TASK REQUIREMENTS: Please tally the lines in the data below that include the string "events", and reply with only the total.

DATA EXTRACT:
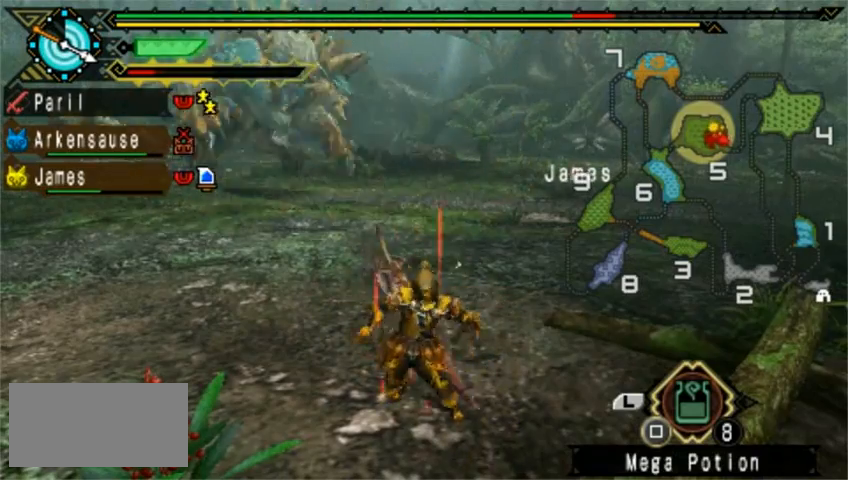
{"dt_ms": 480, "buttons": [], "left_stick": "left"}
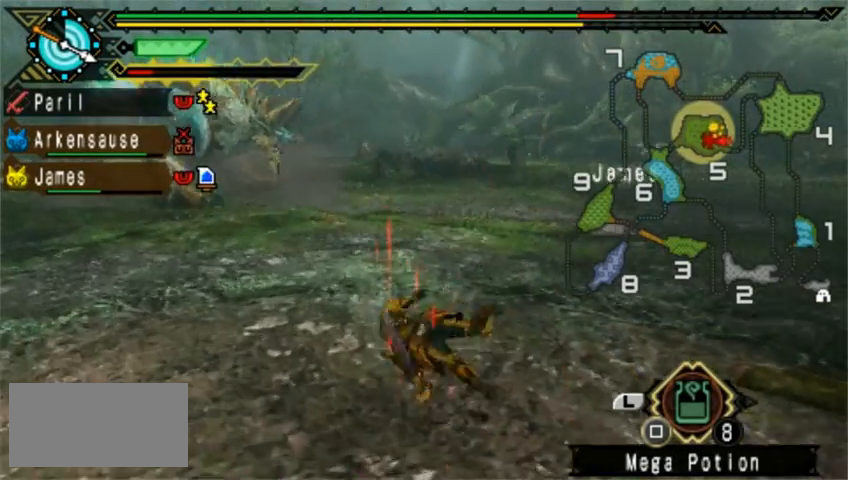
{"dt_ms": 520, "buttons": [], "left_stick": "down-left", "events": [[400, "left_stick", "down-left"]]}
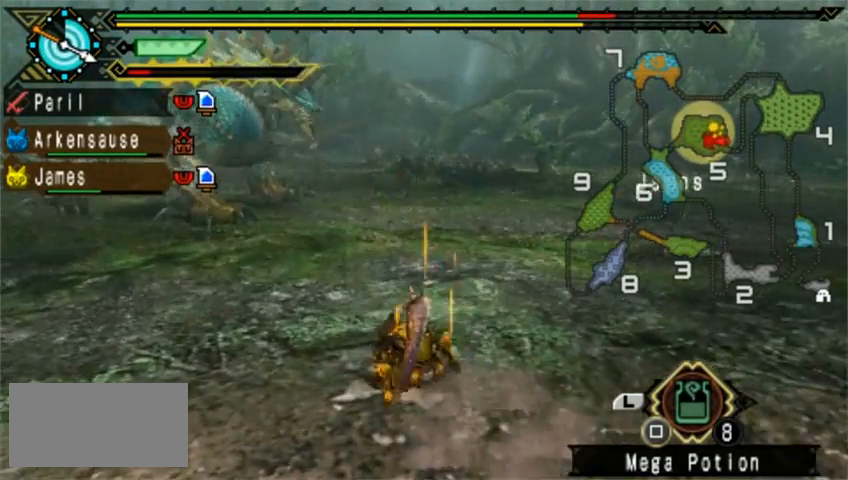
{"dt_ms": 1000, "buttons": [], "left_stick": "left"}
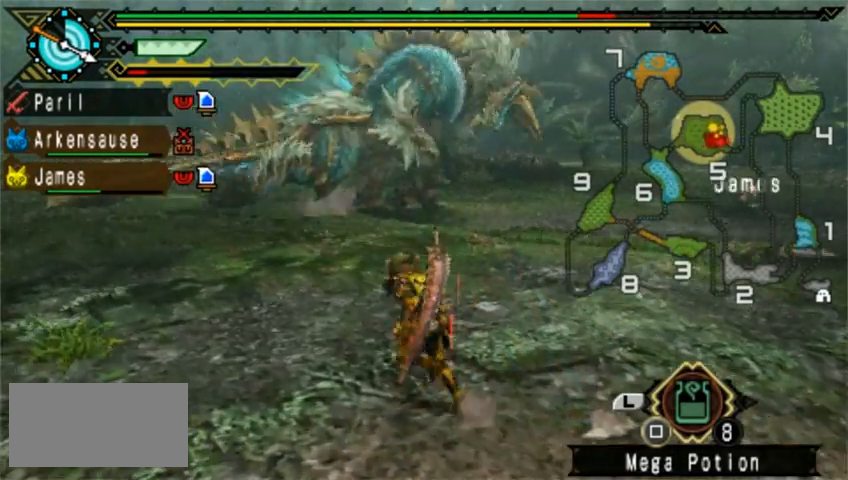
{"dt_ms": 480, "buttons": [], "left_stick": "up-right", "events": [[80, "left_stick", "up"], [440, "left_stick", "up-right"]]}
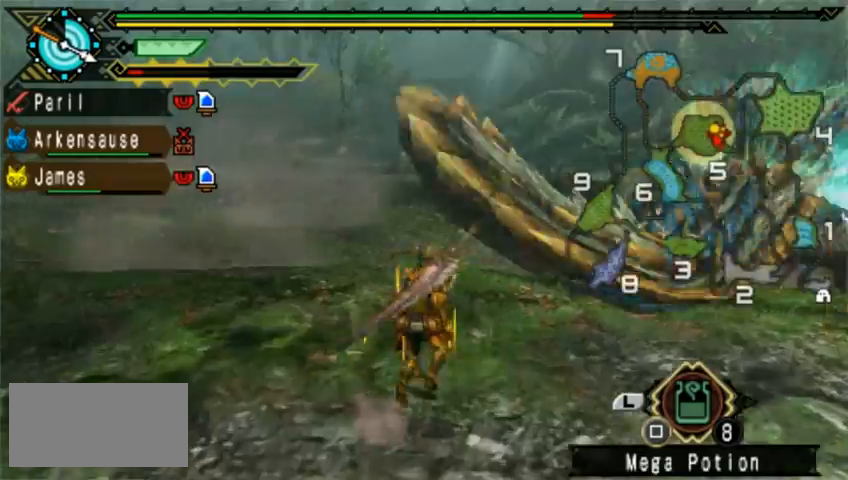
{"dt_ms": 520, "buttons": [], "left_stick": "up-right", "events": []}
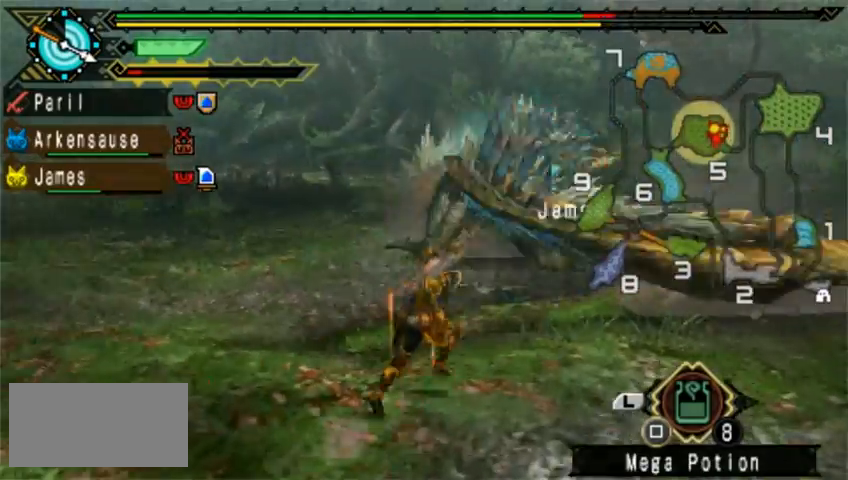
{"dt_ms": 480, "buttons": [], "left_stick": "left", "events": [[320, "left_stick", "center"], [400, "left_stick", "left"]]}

YOUR SOLUTION: 4